Sunday Drivers

I was on a supply run to the grocery store this morning and was stuck behind a Toyota Camry for most of the way. My trip takes place on two-lane roads that are hilly and curved enough to prohibit passing, so I was trapped. It was a mellow Sunday morning, and there’s no use (ever) letting other drivers get to you. I’m not one to play the tailgating game, but the four vehicles stuck behind me were stacked up tightly.

In fact, once I realized it was a Camry, I started laughing. For a long time now, I’ve had a perception that when you’re stuck behind a particularly bad driver — one that stands out from the usual bad drivers — there is a good chance the car is a Camry. I’ve discovered that I’m not the only one with that perception; I’ve heard others make the same rant.

But it is a fact that there are a huge number of them on the road, and they age well, so odds are high on any car in front of you being a Camry.

__Supplied material__.
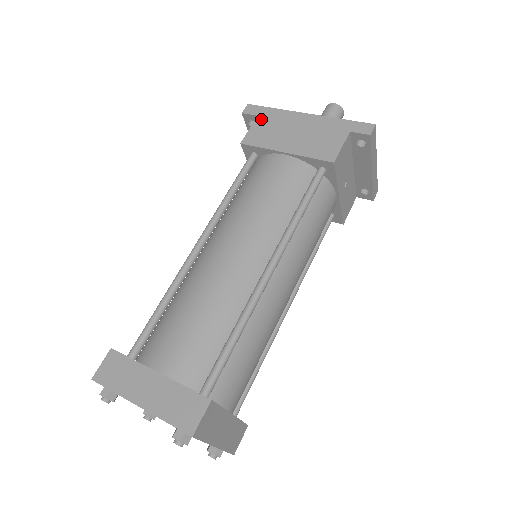
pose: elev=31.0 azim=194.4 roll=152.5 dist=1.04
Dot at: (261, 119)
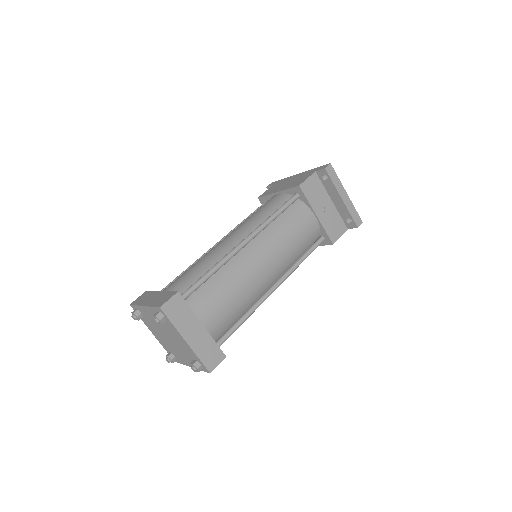
Dot at: (274, 185)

__Set problem A__.
List the words the Sunday drivers post uses to describe the roads on the trip to the grocery store.
__Set problem B__.
Translate this sentence from the Sunday drivers post into Spanish: "It was a mellow Sunday morning, and there’s no use (ever) letting other drivers get to you."
__Set problem C__.
Continue the Sunday drivers post from the point where it stops.

__Task result A__.
two-lane, hilly, curved

__Task result B__.
Era una tranquila mañana de domingo, y no sirve de nada (nunca) dejar que otros conductores te afecten.

__Task result C__.
This is related to the “full moon fallacy” which is based on the perception that, for example, cops and ER workers have about full moons definitely resulting in weird things. And they have first-hand experience to support the assertion!

The problem is confirmation bias. Weird things happening outside a full moon are ignored as background, but when it is a full moon, then it’s a data point. No objective analysis supports the idea of full moon weirdness. (I wish I could mount a camera on my car to record every truly bone-head driver. Then I could analyze this objectively. Who knows; maybe Camry drivers really are that bad.)

That said, it sure seems that some of the most bone-headed things I’ve ever seen were committed by Camry drivers. This morning’s example can be Prosecution Exhibit A.

Now, it’s a trivial aggravation being stuck behind someone who is going a few miles under the speed limit if you feel conditions justify, at least the speed limit.

When the weather is clear and both pedestrian and auto traffic is light or non-existent, even a few miles over the limit is okay in my book. I feel that, when conditions are good, up to +5 on surface streets, and up to +10 on freeways, is acceptable.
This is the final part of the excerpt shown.